34.    At all meetings of members of the corporation every question shall be determined by a majority of votes unless otherwise specifically provided by statute or by these by-laws.


FINANCIAL YEAR

35.    Unless otherwise ordered by the board of directors, the fiscal year-end of the corporation shall be June 30th.

36.    The board of directors may appoint committees whose members will hold their offices at the will of the board of directors.  The directors shall determine the duties
of such committees and may fix any remuneration to be paid.


AMENDMENT OF BY-LAWS

37.    The by-laws of the corporation not embodied in the Letters Patent may be repealed or amended by by-law enacted by a majority of the directors at meeting of the board of directors and sanctioned by an affirmative vote of at least two-thirds (2/3) of the members at a meeting duly called for the purpose of considering the said by-law, provided that the repeal or amendment of such by-laws shall not be enforced or acted upon until the approval of the Minister of Consumer and Corporate Affairs has been obtained.


AUDITORS

38.    The members shall at each annual meeting appoint an auditor to audit the accounts of the corporation for report to the members at the next annual meeting.  The auditor shall hold office until the next annual meeting provided that the directors may fill any casual vacancy in the office of the auditor.  The remuneration of the auditor shall be fixed by the board of directors.


BOOKS AND RECORDS

39.    The directors shall see that all necessary books and records of the corporation required by the by-laws of the corporation or by any applicable statute or law are regularly and properly kept.

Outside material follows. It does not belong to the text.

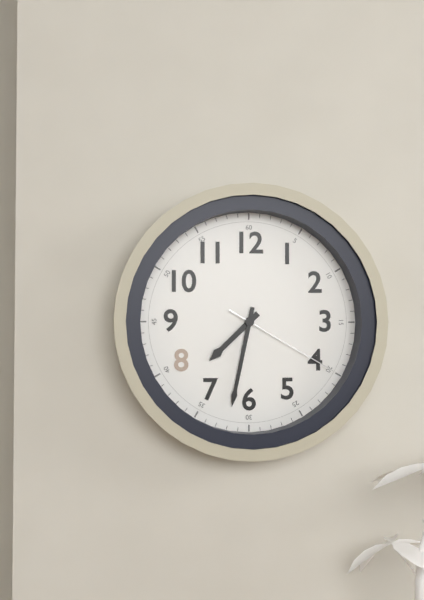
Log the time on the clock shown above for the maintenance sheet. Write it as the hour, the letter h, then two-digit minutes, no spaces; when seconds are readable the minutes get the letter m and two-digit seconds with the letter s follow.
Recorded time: 7h32m20s
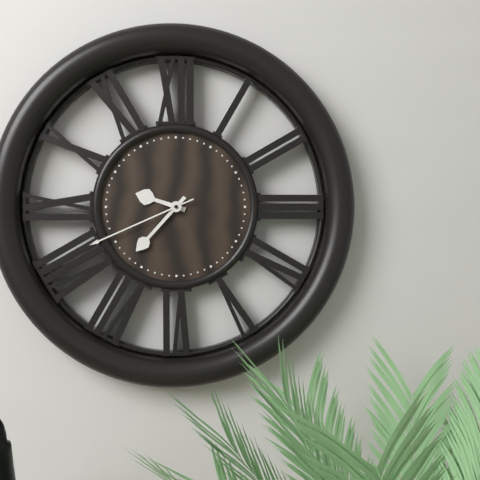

40.    The board of directors may prescribe such rules and regulations not inconsistent with these by-laws relating to the management and operation of the corporation as they deem expedient, provided that such rules and regulations shall have force and effect only until the next annual meeting of the members of the corporation when they shall be confirmed, and failing such confirmation at such annual meeting of members shall at and form that time cease to have any force and effect.


INTERPRETATION

41.    In these by-laws and in all other by-laws of the corporation hereafter passed unless the context otherwise requires, words importing the singular number or the masculine gender shall include the plural member or the feminine gender, as the case may be, and vice versa, and references to person shall include firms and corporations.